- [TEXT SEGMENT]:
----------
From a Civilization of Greed to a Civilization of Altruism
Chairperson Masami Saionji, President Hiroo Saionji, it is indeed a great honor to receive the 2014 Goi Peace Award.
I am humbly grateful that I have been selected to receive this honorable award despite the great number of people around the world who are contributing to world peace. I have always had the utmost respect for the work of the Goi Peace Foundation. In particular, I have for a long time been deeply moved by the peace movement put forth by Mr. Masahisa Goi—on whose philosophy this organization was founded—which called the whole world to come together around the prayer words May peace prevail on Earth.
There are many, many prayers in this world, but I can think of no other prayer words so filled with love and compassion as the words May peace prevail on Earth—words that are written on peace poles placed throughout the world. More than delivering even the most eloquent speech, I believe that there is no deed so noble as wholeheartedly offering this simple prayer.
This has been my belief ever since I was young. And for this reason, as a business manager I have strived to base my management on the pure and beautiful spirit of altruism, keeping in mind what is best for others, for the community, and for the world.
----------
- [DIRECTIVE 1]: Count the lines of the records that contain the string "PostHog", with case mattering, and reply with the number alone.

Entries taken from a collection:
----------
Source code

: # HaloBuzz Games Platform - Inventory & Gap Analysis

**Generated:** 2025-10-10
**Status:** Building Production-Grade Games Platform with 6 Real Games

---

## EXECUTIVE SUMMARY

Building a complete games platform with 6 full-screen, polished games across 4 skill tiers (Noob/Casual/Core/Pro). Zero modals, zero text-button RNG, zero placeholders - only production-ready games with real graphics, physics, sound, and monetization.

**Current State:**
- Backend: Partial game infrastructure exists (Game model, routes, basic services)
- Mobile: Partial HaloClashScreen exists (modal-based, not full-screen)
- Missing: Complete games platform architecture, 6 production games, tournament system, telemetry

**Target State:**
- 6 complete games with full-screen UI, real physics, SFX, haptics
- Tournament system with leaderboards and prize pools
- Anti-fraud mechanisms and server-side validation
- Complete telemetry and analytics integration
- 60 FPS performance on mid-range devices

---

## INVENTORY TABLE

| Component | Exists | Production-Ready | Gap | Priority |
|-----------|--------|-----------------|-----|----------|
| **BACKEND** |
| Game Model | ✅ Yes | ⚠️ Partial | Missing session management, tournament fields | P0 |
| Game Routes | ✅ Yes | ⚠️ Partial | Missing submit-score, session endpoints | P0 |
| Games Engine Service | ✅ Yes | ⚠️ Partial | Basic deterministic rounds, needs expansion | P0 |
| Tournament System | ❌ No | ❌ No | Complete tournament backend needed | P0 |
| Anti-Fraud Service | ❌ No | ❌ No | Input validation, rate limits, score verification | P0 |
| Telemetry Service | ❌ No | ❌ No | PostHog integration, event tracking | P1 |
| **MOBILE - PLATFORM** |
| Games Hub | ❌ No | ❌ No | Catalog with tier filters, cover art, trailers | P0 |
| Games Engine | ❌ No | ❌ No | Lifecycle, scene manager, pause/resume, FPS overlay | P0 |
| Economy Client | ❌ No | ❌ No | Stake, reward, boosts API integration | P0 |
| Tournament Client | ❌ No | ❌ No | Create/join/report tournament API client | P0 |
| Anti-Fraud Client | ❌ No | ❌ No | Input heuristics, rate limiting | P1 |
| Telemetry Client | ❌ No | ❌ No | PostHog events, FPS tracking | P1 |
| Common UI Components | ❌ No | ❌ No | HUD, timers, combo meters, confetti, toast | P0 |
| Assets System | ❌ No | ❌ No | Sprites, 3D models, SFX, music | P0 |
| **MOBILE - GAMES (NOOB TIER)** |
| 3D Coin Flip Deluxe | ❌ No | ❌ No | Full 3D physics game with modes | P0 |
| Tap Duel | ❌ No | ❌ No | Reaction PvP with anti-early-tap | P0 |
----------
- [DIRECTIVE 2]: Reproduce the whole text on moving from a civilization of greed to one of altruism, word for word and with nothing changed.

- [WRITTEN REPLY 1]: 2

- [WRITTEN REPLY 2]:
From a Civilization of Greed to a Civilization of Altruism
Chairperson Masami Saionji, President Hiroo Saionji, it is indeed a great honor to receive the 2014 Goi Peace Award.
I am humbly grateful that I have been selected to receive this honorable award despite the great number of people around the world who are contributing to world peace. I have always had the utmost respect for the work of the Goi Peace Foundation. In particular, I have for a long time been deeply moved by the peace movement put forth by Mr. Masahisa Goi—on whose philosophy this organization was founded—which called the whole world to come together around the prayer words May peace prevail on Earth.
There are many, many prayers in this world, but I can think of no other prayer words so filled with love and compassion as the words May peace prevail on Earth—words that are written on peace poles placed throughout the world. More than delivering even the most eloquent speech, I believe that there is no deed so noble as wholeheartedly offering this simple prayer.
This has been my belief ever since I was young. And for this reason, as a business manager I have strived to base my management on the pure and beautiful spirit of altruism, keeping in mind what is best for others, for the community, and for the world.